Data for the task:
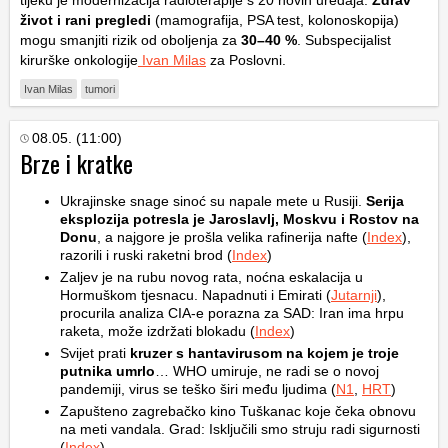
tijeku je modernizacija radioterapije s 20 novih uređaja.
Zdrav
život i rani pregledi
(mamografija, PSA test, kolonoskopija)
mogu smanjiti rizik od oboljenja za
30–40 %
. Subspecijalist
kirurške onkologije
Ivan Milas
za Poslovni.
Ivan Milas
tumori
08.05. (11:00)
Brze i kratke
Ukrajinske snage sinoć su napale mete u Rusiji.
Serija
eksplozija potresla je Jaroslavlj, Moskvu i Rostov na
Donu
, a najgore je prošla velika rafinerija nafte (
Index
),
razorili i ruski raketni brod (
Index
)
Zaljev je na rubu novog rata, noćna eskalacija u
Hormuškom tjesnacu. Napadnuti i Emirati (
Jutarnji
),
procurila analiza CIA-e porazna za SAD: Iran ima hrpu
raketa, može izdržati blokadu (
Index
)
Svijet prati
kruzer s hantavirusom na kojem je troje
putnika umrlo
… WHO umiruje, ne radi se o novoj
pandemiji, virus se teško širi među ljudima (
N1
,
HRT
)
Zapušteno zagrebačko kino Tuškanac koje čeka obnovu
na meti vandala. Grad: Isključili smo struju radi sigurnosti
(
Index
)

Requirement:
Return every entry unchanged and skip the pictures.

Response to the exercise:
tijeku je modernizacija radioterapije s 20 novih uređaja.
Zdrav
život i rani pregledi
(mamografija, PSA test, kolonoskopija)
mogu smanjiti rizik od oboljenja za
30–40 %
. Subspecijalist
kirurške onkologije
Ivan Milas
za Poslovni.
Ivan Milas
tumori
08.05. (11:00)
Brze i kratke
Ukrajinske snage sinoć su napale mete u Rusiji.
Serija
eksplozija potresla je Jaroslavlj, Moskvu i Rostov na
Donu
, a najgore je prošla velika rafinerija nafte (
Index
),
razorili i ruski raketni brod (
Index
)
Zaljev je na rubu novog rata, noćna eskalacija u
Hormuškom tjesnacu. Napadnuti i Emirati (
Jutarnji
),
procurila analiza CIA-e porazna za SAD: Iran ima hrpu
raketa, može izdržati blokadu (
Index
)
Svijet prati
kruzer s hantavirusom na kojem je troje
putnika umrlo
… WHO umiruje, ne radi se o novoj
pandemiji, virus se teško širi među ljudima (
N1
,
HRT
)
Zapušteno zagrebačko kino Tuškanac koje čeka obnovu
na meti vandala. Grad: Isključili smo struju radi sigurnosti
(
Index
)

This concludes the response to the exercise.